But by 2004, as the economic boom and housing bubble made retail banking more lucrative than it had ever been, Bank of America reaped more of the benefits than anyone else, and Lewis embarked on a buying spree designed to make the company the nation's dominant retail lender.
In 2004, he bought FleetBoston Financial, expanding into New York and New England. In 2005, he added the giant credit card lender MBNA. In 2007, LaSalle Bank. In 2008, Countrywide. And finally, fatally, on Jan. 1, 2009, he closed the deal for Merrill Lynch.
Lewis told a public audience at the time that he viewed the deal as a culmination. "I don't know if I'll get to do another acquisition during my career," he said. It proved to be a moment of unwitting prescience.

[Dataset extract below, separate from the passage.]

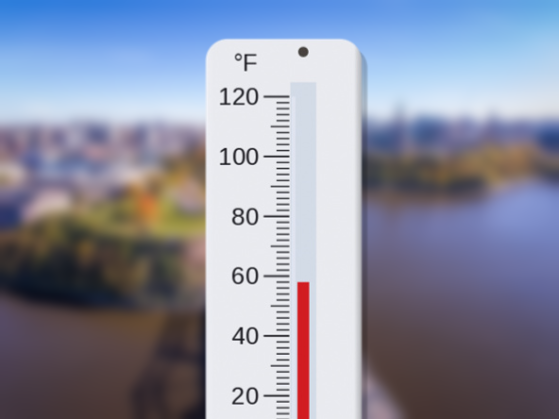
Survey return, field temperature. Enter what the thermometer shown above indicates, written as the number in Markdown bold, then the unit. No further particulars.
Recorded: **58** °F
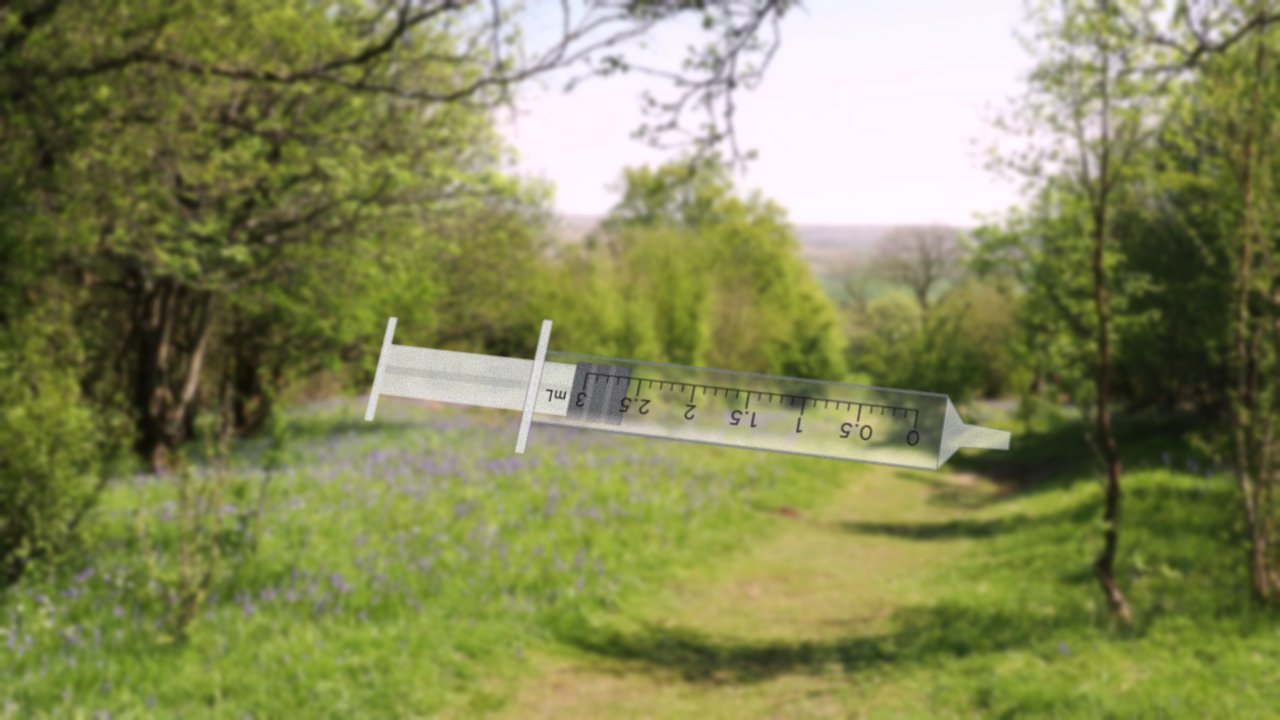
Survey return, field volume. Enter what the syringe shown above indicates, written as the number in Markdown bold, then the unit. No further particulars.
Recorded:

He had agreed in September to buy the company without federal support, but Merrill's losses soon spiraled beyond expectations. Bank of America increasingly faced crushing losses on its investments.
But Lewis, who had built a faltering giant, had also built a company so large that the government decided it could not let it fail.
The Bush administration agreed in January to invest $20 billion, on top of $25 billion last October, and to limit Bank of America's losses on a portfolio of more than $100 billion in devalued loans. The circumstances of that arrangement now are the subject of multiple investigations. The company also faces lawsuits from shareholders alleging that they were tricked into supporting the deal.
Wednesday's announcement got a cold reception from both groups.
"The company and its executives still need to be held accountable for the harm done to investors and retirees," read a statement from Ohio Attorney General Richard Cordray, who is suing Bank of America, accusing it of misleading investors.
"We hope that Bank of America's new leadership will quickly repay American taxpayers and help us finally resolve unanswered questions," said a statement from Rep. Edolphus Towns (D-N.Y.), chairman of the House Oversight and Government Reform Committee.
Bank of America has always found its leaders within its ranks, and there are internal candidates, including Brian Moynihan, appointed in August to lead the retail bank; Thomas Montag, a Merrill Lynch executive appointed to lead the combined investment bank; and Sallie L. Krawcheck, a former Citigroup executive hired to lead the wealth management division. But an overhaul of the board at the urging of regulators has left observers with little certainty about its intentions.